Frans rechtsgeleerde (Guingamp, Côtes-du-Nord, 10 Nov. 1852 Caen 11 Oct. 1926), studeerde in Rennes en doceerde het Romeinse recht, eerst te Bordeaux, daarna in Montpellier (1880-1888) en van 1888 tot 1924 te Parijs. Hij bracht de historische en philologische verbreding en verfijning die de studie van het Romeinse recht in Duitsland door Mommsen, Lenel, O.
Gradenwitz en L. Mitteis had ondergaan, naar Frankrijk over en werd er de erkende leider en meester van deze historisch-philologische methode. Zijn bekende handboek geeft op de grondslag en met volkomen beheersing van wat toenmaals (ca 1900) bekend was een evenwichtig doordachte, zeer geserreerde systematische uiteenzetting van de gehele materie.Bibl.: Manuel élémentaire de droit romain (Paris 1895, 8ste dr. 1929); Histoire de l’organisation judiciaire des Romains (dl I, Paris 1901); Mélanges de droit romain (2 dln, Paris 1912-1923); Textes de droit romain publiés et annotés (1889-90; 6de dr. 1937). Vertaling van Mommsen’s Römisches Staatsrecht (8 dln, 1887-1896). In 1912 verschenen te zijner ere een deel Mélanges en een deel Etudes.

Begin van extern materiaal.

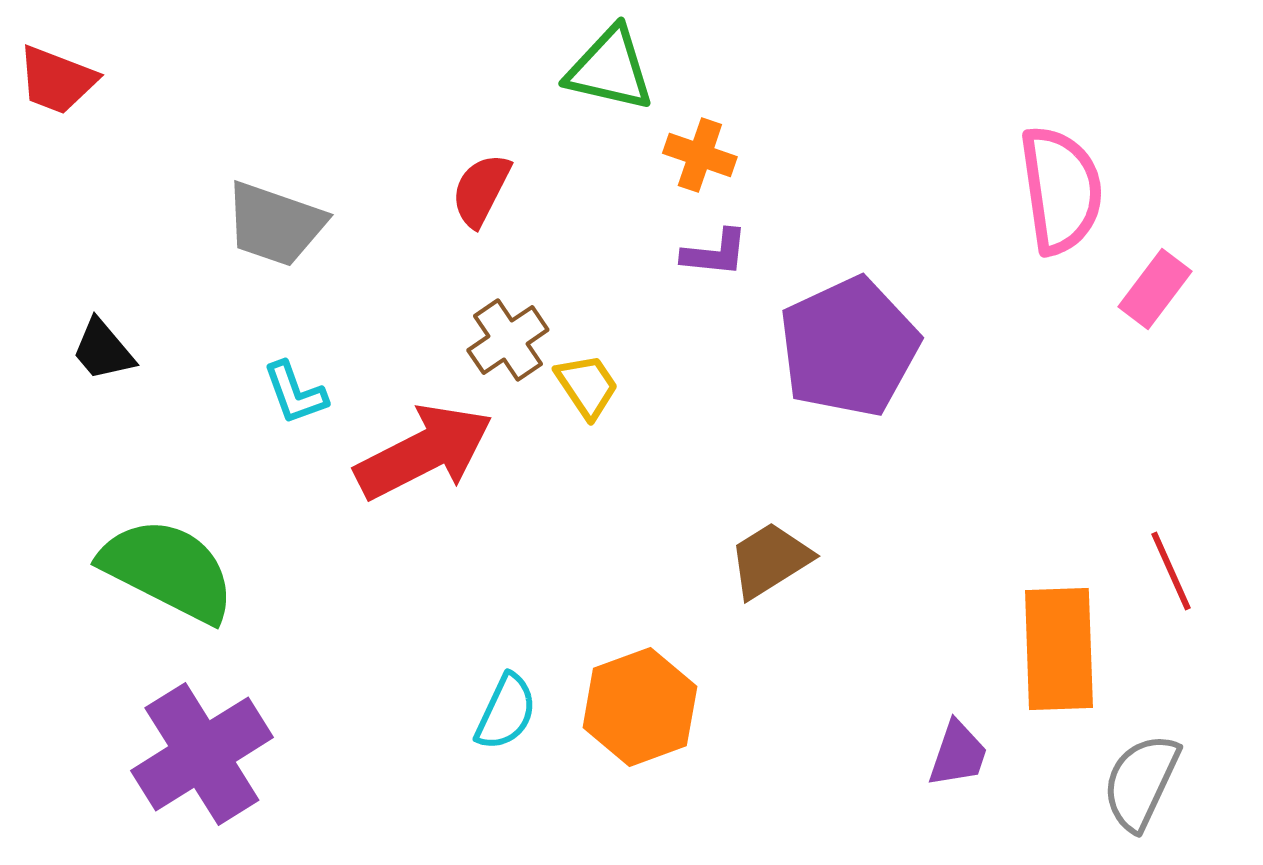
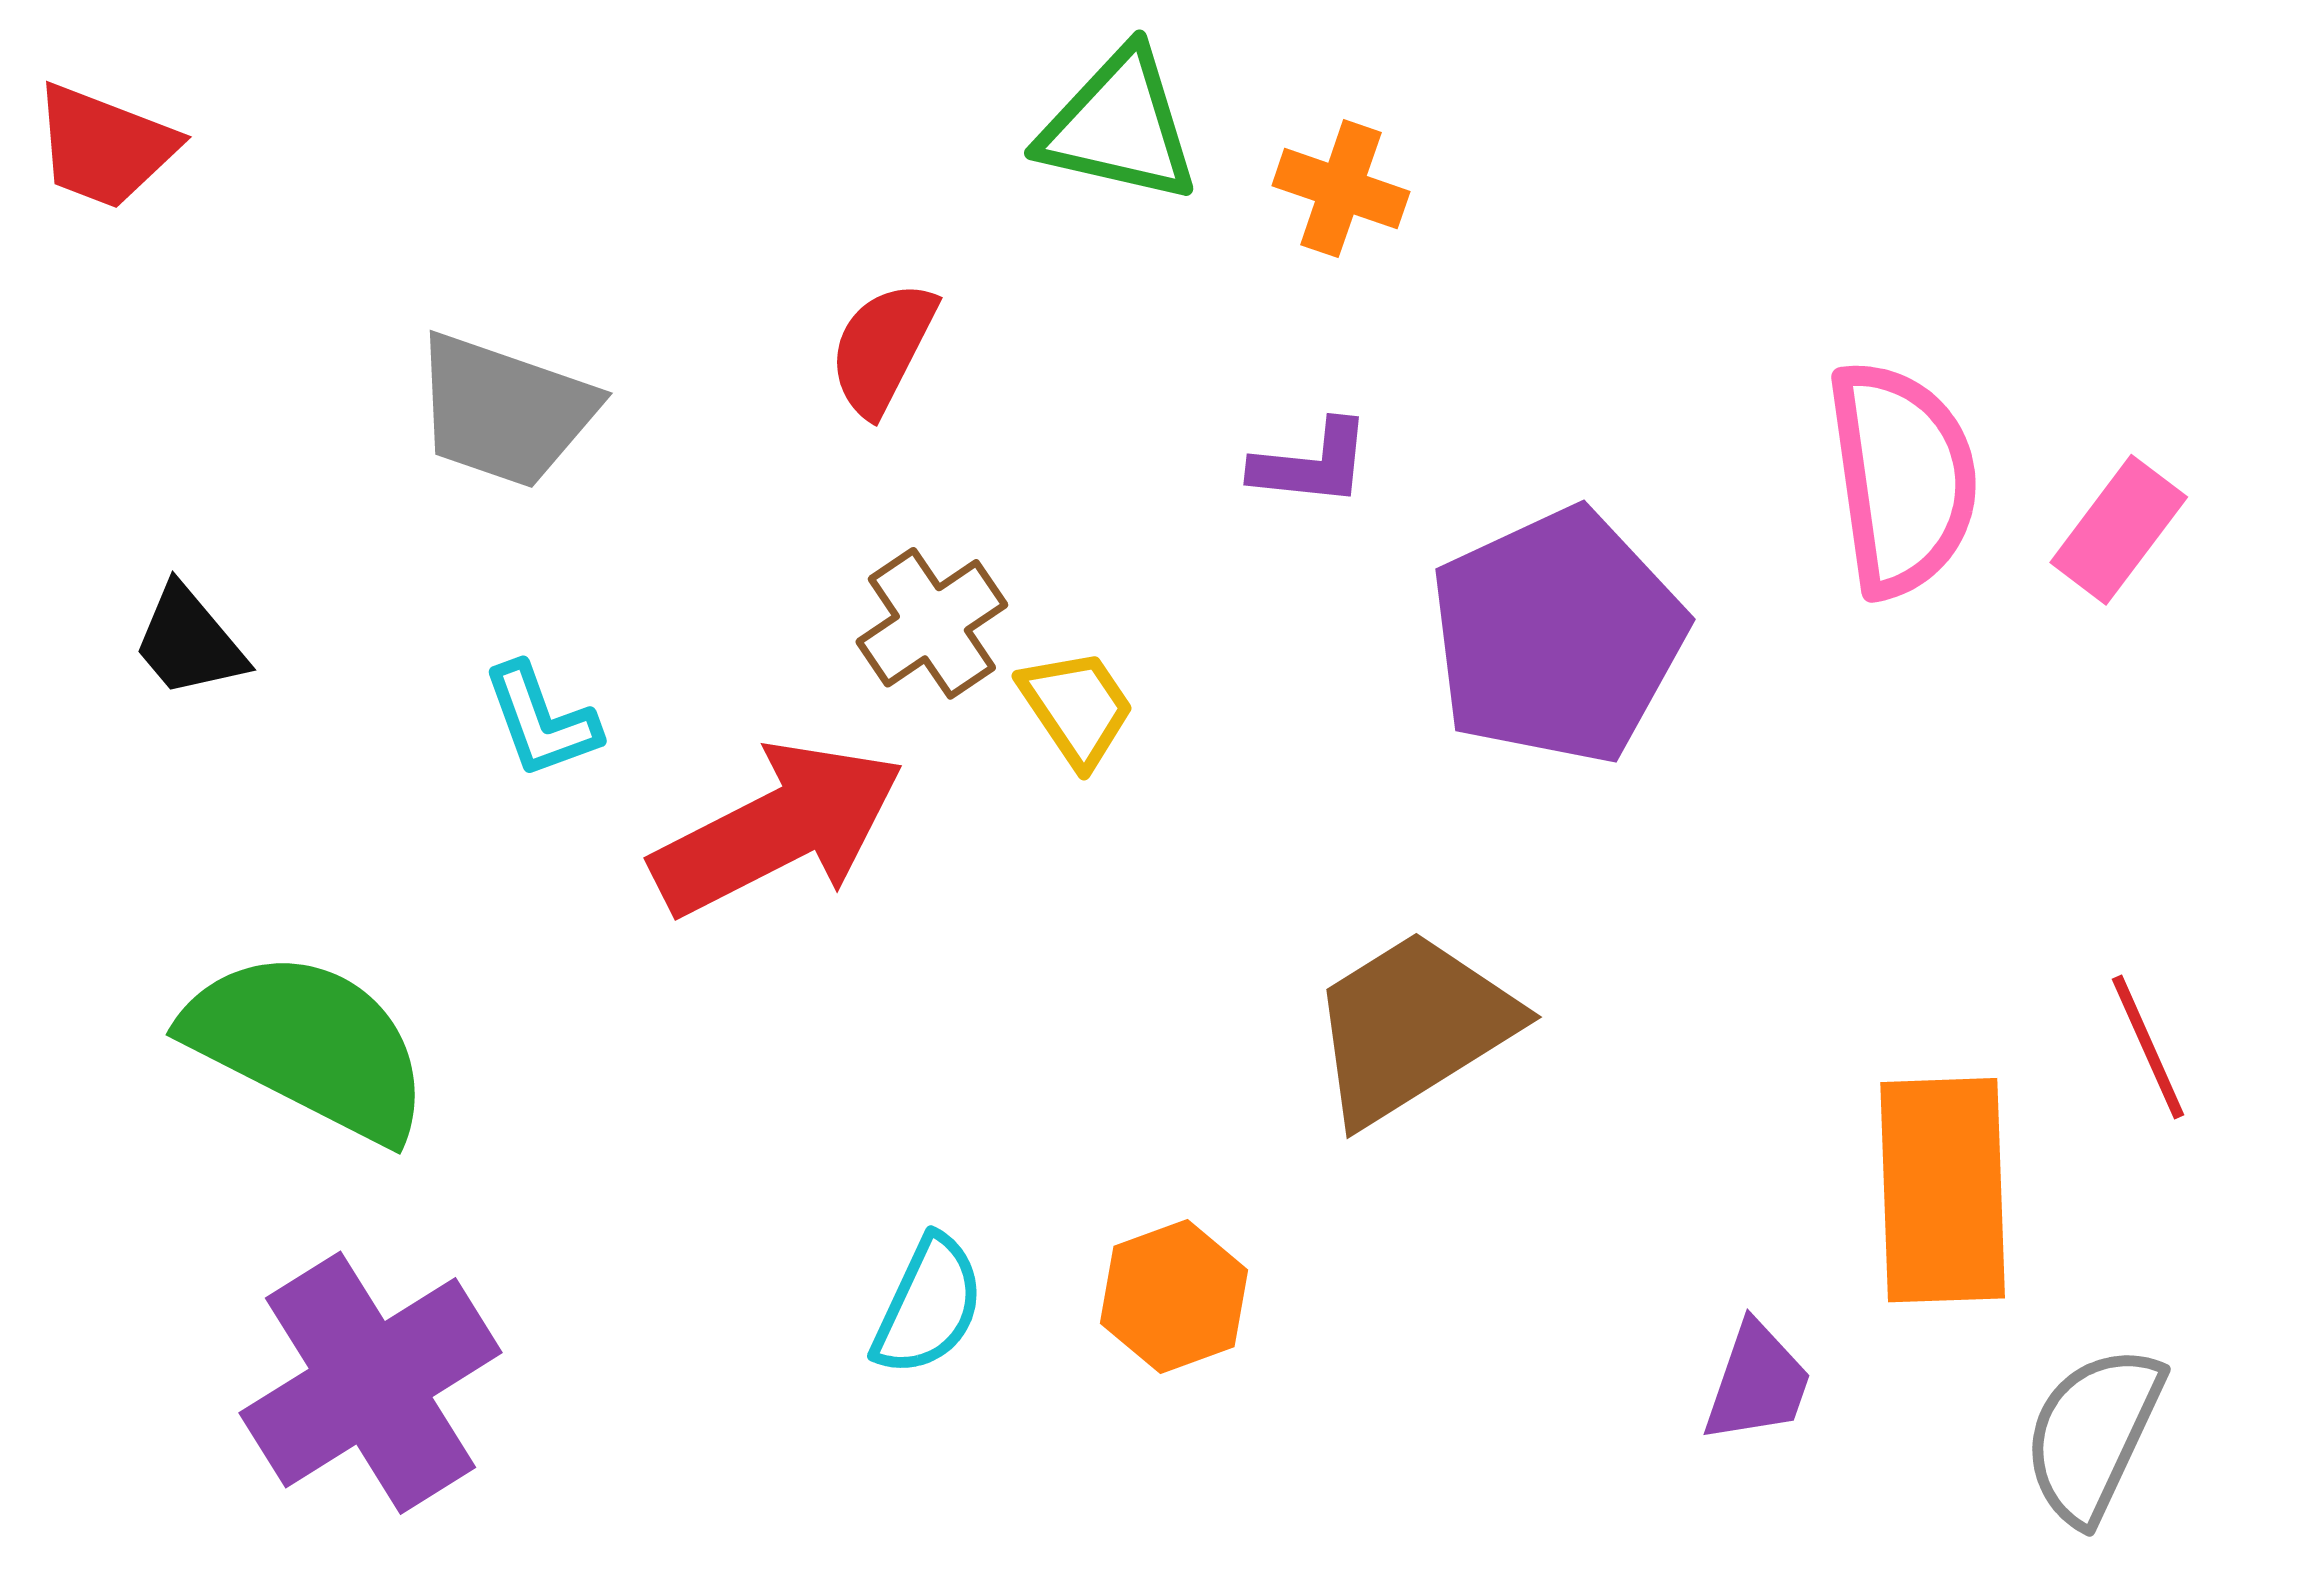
orange cross: (700, 155) -> (1341, 189), moved
pink semicircle: (1061, 190) -> (1902, 478), moved
brown trapezoid: (770, 560) -> (1412, 1027), size x1.4
orange hexagon: (640, 707) -> (1174, 1297), size x0.7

Lit.: Paul Fournier, Rev. histor. de droit (1926), blz. 1 v.; P. Bonfante, in: Rendiconti della Classe di Scienze morali della Reale Accademia Nazion. dei Lincei, ser. VI, vol. III, fase. 5—6 (15 Mei 1927); P.
Collinet, in: Rev. histor. de droit (1928), blz. 315-325; E. Albertario, in: Archivio Giuridico, dl 99 (1928), blz. 104 v.; J. van Kan,in: Ind. T. v.h. R., dli 25 ,1927), pag. 169.